▶ Data
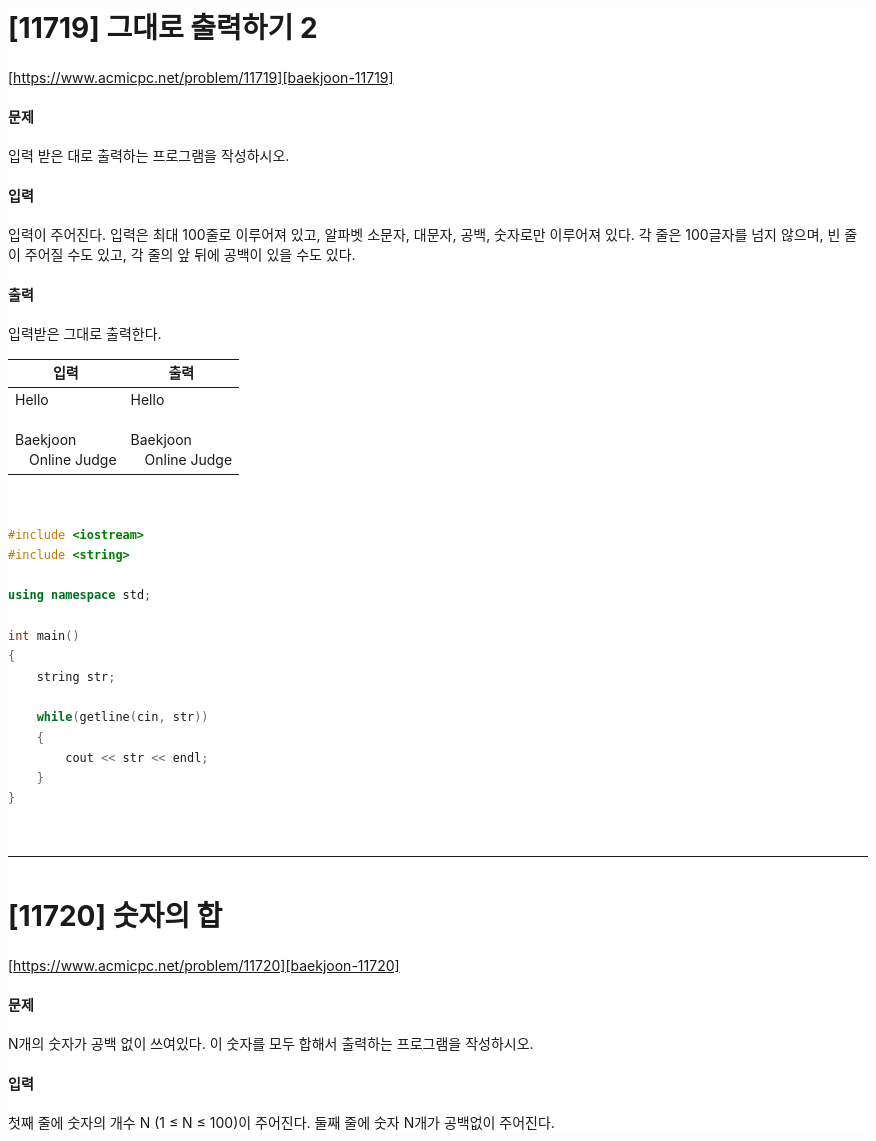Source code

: 
# [11719] 그대로 출력하기 2

[https://www.acmicpc.net/problem/11719][baekjoon-11719] 

#### 문제
입력 받은 대로 출력하는 프로그램을 작성하시오.

#### 입력
입력이 주어진다. 입력은 최대 100줄로 이루어져 있고, 알파벳 소문자, 대문자, 공백, 숫자로만 이루어져 있다. 각 줄은 100글자를 넘지 않으며, 빈 줄이 주어질 수도 있고, 각 줄의 앞 뒤에 공백이 있을 수도 있다.

#### 출력
입력받은 그대로 출력한다.

| 입력                                            | 출력                                            |
| ----------------------------------------------- | ----------------------------------------------- |
| Hello<br/><br/>Baekjoon     <br/>　Online Judge | Hello<br/><br/>Baekjoon     <br/>　Online Judge |

<br>

```c++
#include <iostream>
#include <string>

using namespace std;

int main()
{
	string str;
	
	while(getline(cin, str))
	{
		cout << str << endl;
	}
}
```

<br>

---

# [11720] 숫자의 합

[https://www.acmicpc.net/problem/11720][baekjoon-11720] 

#### 문제
N개의 숫자가 공백 없이 쓰여있다. 이 숫자를 모두 합해서 출력하는 프로그램을 작성하시오.

#### 입력
첫째 줄에 숫자의 개수 N (1 ≤ N ≤ 100)이 주어진다. 둘째 줄에 숫자 N개가 공백없이 주어진다.


[baekjoon-11718]:   https://www.acmicpc.net/problem/11718
[baekjoon-11719]:   https://www.acmicpc.net/problem/11719
[baekjoon-11720]:   https://www.acmicpc.net/problem/11720
[baekjoon-11721]:	https://www.acmicpc.net/problem/11721
[baekjoon-2741]:   	https://www.acmicpc.net/problem/2741
[baekjoon-2742]:	https://www.acmicpc.net/problem/2742
[baekjoon-2739]:	https://www.acmicpc.net/problem/2739
[baekjoon-1924]:	https://www.acmicpc.net/problem/1924
[baekjoon-8393]:	https://www.acmicpc.net/problem/8393
[baekjoon-10818]:   https://www.acmicpc.net/problem/10818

▶ Work required
Return the data above in its exact wording, with none of the pictures.

▶ Solution to the exercise
Source code

: 
# [11719] 그대로 출력하기 2

[https://www.acmicpc.net/problem/11719][baekjoon-11719] 

#### 문제
입력 받은 대로 출력하는 프로그램을 작성하시오.

#### 입력
입력이 주어진다. 입력은 최대 100줄로 이루어져 있고, 알파벳 소문자, 대문자, 공백, 숫자로만 이루어져 있다. 각 줄은 100글자를 넘지 않으며, 빈 줄이 주어질 수도 있고, 각 줄의 앞 뒤에 공백이 있을 수도 있다.

#### 출력
입력받은 그대로 출력한다.

| 입력                                            | 출력                                            |
| ----------------------------------------------- | ----------------------------------------------- |
| Hello<br/><br/>Baekjoon     <br/>　Online Judge | Hello<br/><br/>Baekjoon     <br/>　Online Judge |

<br>

```c++
#include <iostream>
#include <string>

using namespace std;

int main()
{
	string str;
	
	while(getline(cin, str))
	{
		cout << str << endl;
	}
}
```

<br>

---

# [11720] 숫자의 합

[https://www.acmicpc.net/problem/11720][baekjoon-11720] 

#### 문제
N개의 숫자가 공백 없이 쓰여있다. 이 숫자를 모두 합해서 출력하는 프로그램을 작성하시오.

#### 입력
첫째 줄에 숫자의 개수 N (1 ≤ N ≤ 100)이 주어진다. 둘째 줄에 숫자 N개가 공백없이 주어진다.


[baekjoon-11718]:   https://www.acmicpc.net/problem/11718
[baekjoon-11719]:   https://www.acmicpc.net/problem/11719
[baekjoon-11720]:   https://www.acmicpc.net/problem/11720
[baekjoon-11721]:	https://www.acmicpc.net/problem/11721
[baekjoon-2741]:   	https://www.acmicpc.net/problem/2741
[baekjoon-2742]:	https://www.acmicpc.net/problem/2742
[baekjoon-2739]:	https://www.acmicpc.net/problem/2739
[baekjoon-1924]:	https://www.acmicpc.net/problem/1924
[baekjoon-8393]:	https://www.acmicpc.net/problem/8393
[baekjoon-10818]:   https://www.acmicpc.net/problem/10818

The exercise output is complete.